En Afrique, il faudrait multiplier par dix la vitesse de construction de ces centrales solaires
« Le potentiel de l’énergie solaire représente quasiment 20 fois la consommation mondiale d’énergie mais le développement de la production d’énergie solaire n’est pas assez rapide, il faudrait multiplier par quatre la vitesse de construction de ces centrales solaires partout dans le monde et en Afrique, il faudrait la multiplier par dix », estime Isabelle Kocher, directrice générale du groupe Engie, à l’origine de cette initiative.
Une version pilote de la plateforme développée par Engie sera lancée d’ici la fin de l’année dans une zone géographique qui reste à déterminer.
Une organisation séduisante sur le papier mais dans laquelle certains voient plutôt une logique stratégique qui ne dit pas son nom face à la Chine, leader mondial du solaire.

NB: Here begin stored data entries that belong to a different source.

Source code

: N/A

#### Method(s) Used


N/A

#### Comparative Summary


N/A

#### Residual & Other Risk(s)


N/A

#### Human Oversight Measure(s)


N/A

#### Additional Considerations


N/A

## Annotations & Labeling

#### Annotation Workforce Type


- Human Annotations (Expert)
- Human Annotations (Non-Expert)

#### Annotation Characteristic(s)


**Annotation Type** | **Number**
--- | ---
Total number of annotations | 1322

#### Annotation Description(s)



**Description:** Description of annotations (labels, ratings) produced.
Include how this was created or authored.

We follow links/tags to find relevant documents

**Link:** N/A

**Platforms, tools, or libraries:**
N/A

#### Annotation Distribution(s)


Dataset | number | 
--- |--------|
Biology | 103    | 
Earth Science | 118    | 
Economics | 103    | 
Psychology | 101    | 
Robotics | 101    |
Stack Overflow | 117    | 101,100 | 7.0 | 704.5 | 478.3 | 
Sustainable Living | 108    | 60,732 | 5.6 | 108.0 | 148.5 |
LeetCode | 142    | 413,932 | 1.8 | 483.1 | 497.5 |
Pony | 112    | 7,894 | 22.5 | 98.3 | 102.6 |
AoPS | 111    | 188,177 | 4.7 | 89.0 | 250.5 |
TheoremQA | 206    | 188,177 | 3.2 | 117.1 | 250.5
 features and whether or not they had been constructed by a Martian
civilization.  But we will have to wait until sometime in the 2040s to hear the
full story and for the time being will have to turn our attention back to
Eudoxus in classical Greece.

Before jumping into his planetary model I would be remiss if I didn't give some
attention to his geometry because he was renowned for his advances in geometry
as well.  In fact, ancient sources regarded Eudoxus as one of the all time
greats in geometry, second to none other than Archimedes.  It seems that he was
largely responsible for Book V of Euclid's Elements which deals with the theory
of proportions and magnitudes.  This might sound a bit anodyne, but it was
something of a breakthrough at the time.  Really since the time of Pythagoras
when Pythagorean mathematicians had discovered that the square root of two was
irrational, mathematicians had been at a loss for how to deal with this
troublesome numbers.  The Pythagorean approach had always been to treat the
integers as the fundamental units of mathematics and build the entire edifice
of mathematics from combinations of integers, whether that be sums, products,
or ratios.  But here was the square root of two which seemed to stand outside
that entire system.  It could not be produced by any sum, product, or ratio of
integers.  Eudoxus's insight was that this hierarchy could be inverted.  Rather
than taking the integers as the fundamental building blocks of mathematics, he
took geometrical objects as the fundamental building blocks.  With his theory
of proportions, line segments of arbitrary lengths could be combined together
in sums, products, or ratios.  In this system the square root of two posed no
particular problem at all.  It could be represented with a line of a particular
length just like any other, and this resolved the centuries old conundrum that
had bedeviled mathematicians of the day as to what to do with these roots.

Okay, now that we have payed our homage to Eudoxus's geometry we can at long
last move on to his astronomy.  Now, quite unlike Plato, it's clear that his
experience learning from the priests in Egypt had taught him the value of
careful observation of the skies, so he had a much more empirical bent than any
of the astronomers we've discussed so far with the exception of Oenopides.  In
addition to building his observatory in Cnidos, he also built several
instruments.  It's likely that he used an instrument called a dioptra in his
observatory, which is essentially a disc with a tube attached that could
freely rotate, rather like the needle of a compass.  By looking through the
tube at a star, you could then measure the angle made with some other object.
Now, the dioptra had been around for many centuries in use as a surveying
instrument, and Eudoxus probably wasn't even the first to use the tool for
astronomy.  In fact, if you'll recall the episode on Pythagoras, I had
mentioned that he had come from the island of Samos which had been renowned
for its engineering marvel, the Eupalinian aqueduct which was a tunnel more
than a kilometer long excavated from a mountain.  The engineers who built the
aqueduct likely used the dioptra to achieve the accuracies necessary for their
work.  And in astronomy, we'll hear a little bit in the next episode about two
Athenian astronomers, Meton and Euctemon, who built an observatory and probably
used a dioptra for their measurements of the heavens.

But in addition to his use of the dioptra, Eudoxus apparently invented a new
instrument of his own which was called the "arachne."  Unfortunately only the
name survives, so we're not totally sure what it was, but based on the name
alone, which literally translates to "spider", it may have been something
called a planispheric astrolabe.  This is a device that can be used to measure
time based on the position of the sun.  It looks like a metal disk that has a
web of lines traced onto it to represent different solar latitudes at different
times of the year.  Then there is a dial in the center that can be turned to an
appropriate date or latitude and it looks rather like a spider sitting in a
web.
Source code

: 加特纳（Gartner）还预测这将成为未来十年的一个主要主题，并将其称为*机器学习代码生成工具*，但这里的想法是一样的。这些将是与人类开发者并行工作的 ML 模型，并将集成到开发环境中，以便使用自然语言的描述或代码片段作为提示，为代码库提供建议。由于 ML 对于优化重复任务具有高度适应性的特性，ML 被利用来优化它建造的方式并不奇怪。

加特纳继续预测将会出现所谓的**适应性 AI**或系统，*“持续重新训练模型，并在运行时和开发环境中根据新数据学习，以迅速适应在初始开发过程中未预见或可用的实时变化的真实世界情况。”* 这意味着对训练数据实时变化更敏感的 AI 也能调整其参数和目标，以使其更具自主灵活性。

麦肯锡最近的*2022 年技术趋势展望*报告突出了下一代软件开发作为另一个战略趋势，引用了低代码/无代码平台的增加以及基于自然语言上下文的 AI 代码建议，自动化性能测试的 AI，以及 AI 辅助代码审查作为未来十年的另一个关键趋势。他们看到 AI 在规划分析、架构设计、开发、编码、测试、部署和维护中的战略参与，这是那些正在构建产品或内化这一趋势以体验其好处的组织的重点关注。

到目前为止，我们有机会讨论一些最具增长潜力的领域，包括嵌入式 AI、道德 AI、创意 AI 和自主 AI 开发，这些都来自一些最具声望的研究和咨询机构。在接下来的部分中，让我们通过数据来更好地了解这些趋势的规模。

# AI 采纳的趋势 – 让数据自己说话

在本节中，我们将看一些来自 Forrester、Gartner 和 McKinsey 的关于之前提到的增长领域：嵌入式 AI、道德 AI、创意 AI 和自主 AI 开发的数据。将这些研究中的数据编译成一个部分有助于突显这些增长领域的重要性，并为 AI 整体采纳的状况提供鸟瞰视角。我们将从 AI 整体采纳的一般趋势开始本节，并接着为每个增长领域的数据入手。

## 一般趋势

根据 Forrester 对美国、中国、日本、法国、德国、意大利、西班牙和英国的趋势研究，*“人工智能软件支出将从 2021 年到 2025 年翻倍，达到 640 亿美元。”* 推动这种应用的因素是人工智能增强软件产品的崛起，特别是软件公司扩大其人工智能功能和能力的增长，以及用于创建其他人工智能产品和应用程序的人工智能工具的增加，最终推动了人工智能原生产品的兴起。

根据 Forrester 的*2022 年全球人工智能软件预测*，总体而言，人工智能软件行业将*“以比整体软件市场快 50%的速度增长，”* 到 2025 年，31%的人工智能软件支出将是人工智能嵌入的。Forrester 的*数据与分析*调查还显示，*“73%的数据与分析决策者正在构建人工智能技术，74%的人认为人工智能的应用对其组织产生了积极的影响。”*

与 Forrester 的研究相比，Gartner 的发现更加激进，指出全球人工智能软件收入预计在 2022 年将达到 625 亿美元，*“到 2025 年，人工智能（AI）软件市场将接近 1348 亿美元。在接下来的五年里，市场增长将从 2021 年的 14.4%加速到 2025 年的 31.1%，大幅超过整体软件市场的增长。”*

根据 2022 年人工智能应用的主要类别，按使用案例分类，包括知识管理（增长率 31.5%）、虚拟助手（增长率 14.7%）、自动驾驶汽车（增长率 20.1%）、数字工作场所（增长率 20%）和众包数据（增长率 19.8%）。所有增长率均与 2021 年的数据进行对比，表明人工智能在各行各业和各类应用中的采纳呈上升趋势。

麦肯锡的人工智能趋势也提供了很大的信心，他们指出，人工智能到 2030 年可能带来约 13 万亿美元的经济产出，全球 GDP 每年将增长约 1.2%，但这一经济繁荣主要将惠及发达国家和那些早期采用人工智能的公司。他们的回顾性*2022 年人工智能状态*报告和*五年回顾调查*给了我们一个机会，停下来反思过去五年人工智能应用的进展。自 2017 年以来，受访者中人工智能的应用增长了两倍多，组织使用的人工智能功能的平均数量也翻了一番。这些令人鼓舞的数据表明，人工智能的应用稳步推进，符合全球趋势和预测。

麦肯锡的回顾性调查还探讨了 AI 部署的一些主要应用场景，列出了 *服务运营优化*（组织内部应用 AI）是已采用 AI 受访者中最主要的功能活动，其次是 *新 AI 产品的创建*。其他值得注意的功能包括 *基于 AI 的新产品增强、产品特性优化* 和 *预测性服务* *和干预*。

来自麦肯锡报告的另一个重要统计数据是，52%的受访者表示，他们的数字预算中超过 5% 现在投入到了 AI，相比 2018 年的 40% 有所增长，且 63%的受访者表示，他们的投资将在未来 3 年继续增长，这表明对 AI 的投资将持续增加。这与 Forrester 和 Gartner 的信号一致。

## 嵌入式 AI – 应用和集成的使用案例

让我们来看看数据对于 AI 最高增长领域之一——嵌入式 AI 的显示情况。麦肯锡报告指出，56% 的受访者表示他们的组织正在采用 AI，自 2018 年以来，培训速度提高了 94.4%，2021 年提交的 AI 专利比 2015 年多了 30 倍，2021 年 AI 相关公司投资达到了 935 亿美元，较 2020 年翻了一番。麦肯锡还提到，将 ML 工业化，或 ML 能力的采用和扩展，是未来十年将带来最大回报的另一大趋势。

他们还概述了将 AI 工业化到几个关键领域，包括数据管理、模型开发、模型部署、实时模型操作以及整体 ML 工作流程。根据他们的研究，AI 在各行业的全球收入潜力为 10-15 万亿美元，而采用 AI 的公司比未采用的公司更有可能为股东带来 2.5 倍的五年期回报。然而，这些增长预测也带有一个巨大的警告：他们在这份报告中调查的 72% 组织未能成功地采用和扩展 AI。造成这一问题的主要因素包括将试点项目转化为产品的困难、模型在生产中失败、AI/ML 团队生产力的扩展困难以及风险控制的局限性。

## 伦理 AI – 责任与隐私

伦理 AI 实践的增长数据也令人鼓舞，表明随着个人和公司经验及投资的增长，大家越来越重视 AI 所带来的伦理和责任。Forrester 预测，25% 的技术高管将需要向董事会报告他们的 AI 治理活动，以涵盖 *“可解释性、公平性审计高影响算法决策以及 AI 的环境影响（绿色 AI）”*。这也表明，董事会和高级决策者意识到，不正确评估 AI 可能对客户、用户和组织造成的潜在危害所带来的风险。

« L’Alliance pour le solaire risque d’être un de ces nouveaux « machins » dont parlait le général de Gaulle à propos de ces centaines d’organisations internationales créées pour un oui ou pour un non et qu’on n’ose jamais fermer une fois qu’elles existent tout simplement par l’inertie des bureaucrates qui en vivent », juge ainsi Jean-Joseph Boillot, chercheur associé au Centre d’études prospectives et d’informations internationales (CEPII) à Paris. Et de poursuivre : « Le solaire est devenu une réalité économique tout à fait viable et elle n’a pas besoin, à mon sens, d’une énième organisation internationale ».
Si elle veut faire mentir ces analyses, l’Alliance solaire doit désormais faire ses preuves sur le terrain.